Two applications of comparative modeling to complete genomes have been described. For the sequences encoded in the E. coli genome, models were built for 10–15% of the proteins using the SWISS-MODEL web server [232,233]. Peitsch et al. have recently also modeled many proteins in SWISS-PROT and made the models available on their SWISS-MODEL web site (see Table 1). Another large-scale modeling study was our own modeling of five prokaryotic and eukaryotic genomes [9]. The calculation resulted in the models for substantial segments of 17.2%, 18.1%, 19.2%, 20.4%, and 15.7% of all proteins in the genomes of Saccharomyces cerevisiae (6218 proteins in the genome);

Escherichia coli (4290 proteins), Mycoplasma genitalium (468 proteins), Caenorhabditis elegans (7299 proteins, imcomplete), and Methanococcus janaschii (1735 proteins), respectively.
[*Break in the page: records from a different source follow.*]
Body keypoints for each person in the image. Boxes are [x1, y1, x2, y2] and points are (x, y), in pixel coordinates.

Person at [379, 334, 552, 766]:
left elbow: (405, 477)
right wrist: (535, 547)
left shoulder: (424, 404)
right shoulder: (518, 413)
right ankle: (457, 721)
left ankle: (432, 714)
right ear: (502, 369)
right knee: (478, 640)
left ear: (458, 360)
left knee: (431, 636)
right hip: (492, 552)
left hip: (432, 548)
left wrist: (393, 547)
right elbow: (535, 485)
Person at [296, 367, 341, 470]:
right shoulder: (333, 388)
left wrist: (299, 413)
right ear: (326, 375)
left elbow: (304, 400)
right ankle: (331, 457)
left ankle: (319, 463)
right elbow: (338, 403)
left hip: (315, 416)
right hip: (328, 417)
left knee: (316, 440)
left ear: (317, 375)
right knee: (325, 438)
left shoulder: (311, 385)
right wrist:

An important feature of this study was an evaluation of all the models. This evaluation is important because most of the related protein pairs share less than 30% sequence identity, resulting in significant errors in the models. The models were assigned into the reliable or unreliable class by a procedure [9] that relies on the statistical potential function from PROSAII [217]. This allowed identification of those models that were likely to be based on correct templates and at least approximately correct alignments. As a result, 236 yeast proteins without any prior structural information were assigned to a particular fold family; 40 of these proteins did not have any prior functional annotation. The models were also evaluated more precisely by using a calibrated relationship between the model accuracy and the percentage sequence identity on which the model is based [9]. Almost half of the 1071 reliably modeled proteins in the yeast genome share more than approximately 35% sequence identity with their templates. All the alignments, models, and model evaluations are available in the ModBase database of comparative protein structure models (Fig. 12) [234]. Most recently, the combined use of PSI-BLAST [36] with the model building and a new model evaluation [9] allowed us to calculate reliable models for 50%

of the proteins in the TrEMBL database (R. Sanchez,´

ˇ

F. Mels, A. Sali, in preparation)

[234].

 

Large-scale comparative modeling opens new opportunities for tackling existing problems by virtue of providing many protein models from many genomes. One example is the selection of a target protein for which a drug needs to be developed. A good choice is a protein that is likely to have high ligand specificity; specificity is important because specific drugs are less likely to be toxic. Large-scale modeling facilitates imposing the specificity filter in target selection by enabling a structural comparison of the ligand binding sites of many proteins, either human or from other organisms. Such comparisons may make it possible to select rationally a target whose binding site is structurally most different from the binding sites of all the other proteins that may potentially react with the same drug. For example, when a human pathogenic organism needs to be inhibited, a good target may be a protein whose binding site shape is different from related binding sites in all of the human proteins. Alternatively, when a human metabolic pathway needs to be regulated, the target identification could focus on that particular protein in the pathway that has the binding site most dissimilar from its human homologs.